Лучи заходящего солнца врываются в открытое окно часовни и заливают светом алтарь, вырезанный из дерева потир и меня самого. Ветер в Разломе начинает свой хорал. Для меня он — последний. Если повезет, я, с Божьей помощью, никогда больше его не услышу.


— Это последняя запись, — сказал Ленар Хойт.

Когда священник прекратил чтение, шестеро паломников, сидевших за столом, разом повернулись к нему, как бы пробуждаясь от общего сна. Консул посмотрел вверх и увидел, что Гиперион стал гораздо ближе. Он занимал теперь почти треть небосвода, и его холодный свет затмевал звезды.

— Я вернулся сюда недель через десять после того, как в последний раз видел отца Дюре, — продолжал отец Хойт. Его голос звучал все более хрипло. — На Гиперионе за это время прошло более восьми лет... С последней записи в дневнике отца Дюре — около семи. — Священник явно испытывал боль, его лицо покрылось испариной и побледнело настолько, что казалось — оно источает какой-то болезненный свет.

— За месяц я добрался до плантации Пересебо, расположенной вверх по реке от Порт-Романтика, — продолжал он, стараясь говорить твердо. — Я предполагал, что плантаторы скорее скажут правду мне, чем сотруднику консульства или местных властей. Я оказался прав. Администратор из Пересебо по фамилии Орланди вспомнил, что отец Дюре у них останавливался. Подтвердила это и его жена Семфа, которую отец Дюре упоминает в своих дневниках.

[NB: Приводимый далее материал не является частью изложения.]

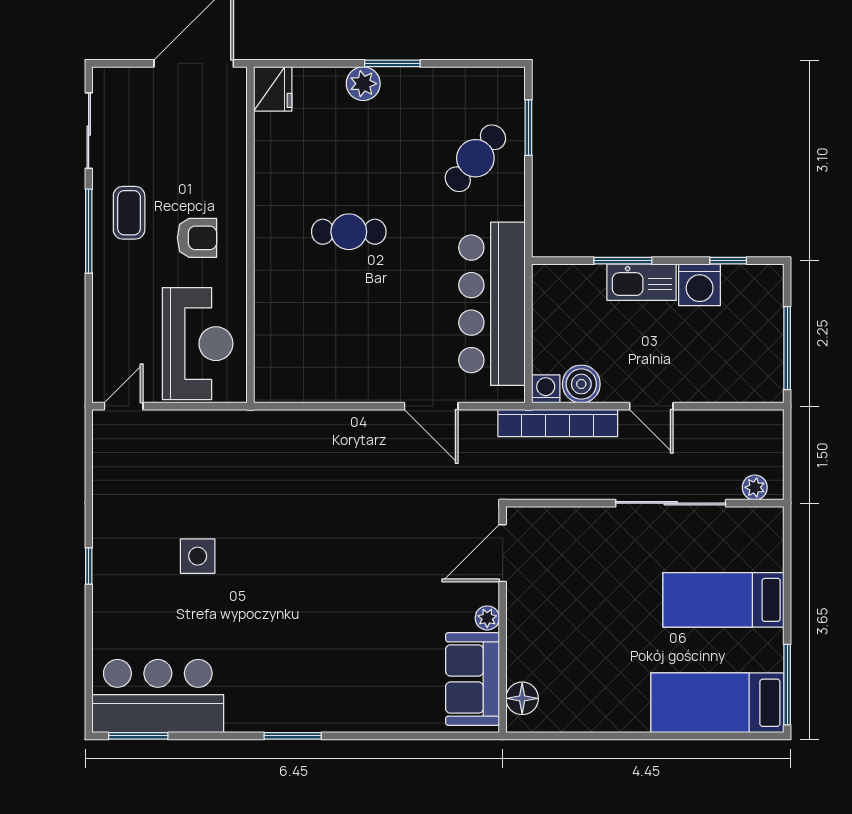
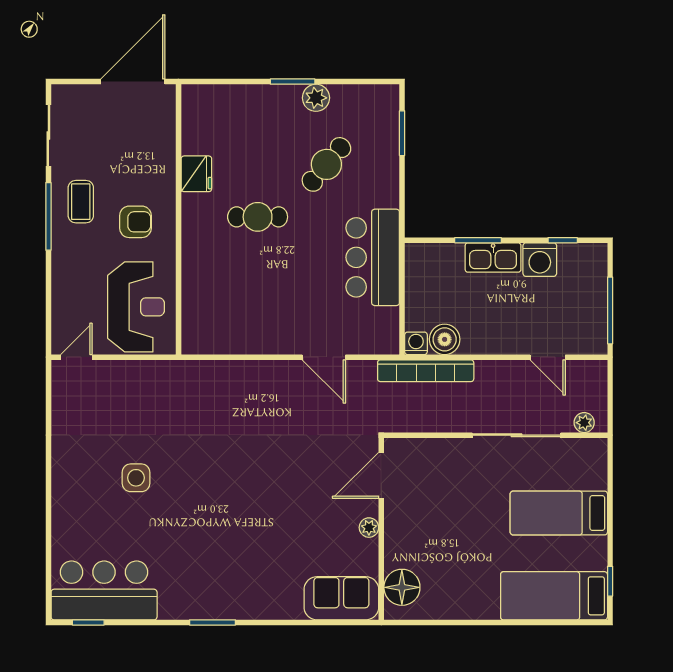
plant: (363, 84) -> (316, 98), moved
fridge: (273, 89) -> (196, 174), moved
cafe table: (475, 158) -> (326, 164), moved
bar counter: (492, 304) -> (373, 257), width x0.73
door: (651, 406) -> (548, 357), moved
window: (89, 566) -> (48, 486), removed
sofa: (472, 679) -> (341, 598), moved, turned 90
window: (787, 685) -> (610, 581), width x0.46
floor lamp: (522, 698) -> (402, 587), width x1.38, depth x1.38
window: (138, 736) -> (88, 622), width x0.67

Управляющий несколько раз посылал тогда на плато спасательные экспедиции, но ни одна из них не достигла цели, ибо активность огненных лесов в тот год была исключительно высокой. Через несколько лет они оставили всякую надежду найти Дюре или проводника Тука живыми... Тем не менее Орланди нанял опытных пилотов, и на двух скиммерах, принадлежащих плантации, мы отправились на плато. Мы решили пробраться в страну бикура по самому Разлому, положившись на автоматику и на удачу. Хотя при таком маршруте основной массив огненных лесов оставался в стороне, мы все-таки потеряли один скиммер и четырех человек — так велика была активность деревьев тесла.

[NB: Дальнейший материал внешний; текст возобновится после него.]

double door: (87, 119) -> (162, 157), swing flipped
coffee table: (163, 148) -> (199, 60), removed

Отец Хойт замолчал и слегка покачнулся. Схватившись за край стола, чтобы обрести устойчивость, он откашлялся и заговорил снова:

— Рассказ мой почти окончен. Мы обнаружили деревню бикура. Их было ровно семьдесят, и были они такие же глупые и необщительные, какими изображает их в своих записках отец Дюре. Мне удалось выведать у них, что он погиб, пытаясь проникнуть в огненный лес. Мешок из бестоса уцелел; там были его дневники и томограммы. — Хойт обвел присутствующих быстрым взглядом, затем снова опустил глаза. — Мы заставили их показать нам место, где погиб отец Дюре. Они... они не погребли его. Его останки сильно обгорели и разложились, но обнаруженного было достаточно, чтобы убедиться — разряды деревьев тесла уничтожили... не только тело, но и... крестоформ. Отец Дюре умер настоящей смертью. Мы отвезли его останки на плантацию Пересебо и там, отслужив панихиду, предали земле. — Хойт глубоко вздохнул. — Вопреки моим настойчивым возражениям господин Орланди уничтожил деревню бикура и часть стены Разлома кумулятивными ядерными зарядами, доставленными с плантации. Я не думаю, что кому-нибудь из бикура удалось уцелеть. Вход в лабиринт и так называемая базилика, по всей видимости, погребены обвалом. Во время экспедиции я был ранен, и потому, прежде чем возвращаться на северный континент и заказывать билеты на Пасем, мне пришлось несколько месяцев провести на плантации. О существовании этих дневников, равно как и об их содержании, знают только Орланди, монсеньор Эдуард и те высокопоставленные сановники, которых монсеньор Эдуард счел нужным поставить в известность. Но, насколько я знаю, в связи с дневниками отца Поля Дюре Церковь не делала никаких заявлений.

Последние слова отец Хойт произнес стоя и сразу же сел. С его подбородка каплями стекал пот, а лицо в отраженном свете Гипериона казалось синевато-бледным.

— Это... все? — спросил Мартин Силен.

— Да, — с трудом ответил отец Хойт.

— Леди и джентльмены, — произнес Хет Мастин, — нам пора. Я предлагаю всем собрать багаж и встретиться на корабле нашего друга Консула в сфере № 11 не позже, чем через тридцать минут. Я же воспользуюсь одним из челночных кораблей Древа и присоединюсь к вам позднее.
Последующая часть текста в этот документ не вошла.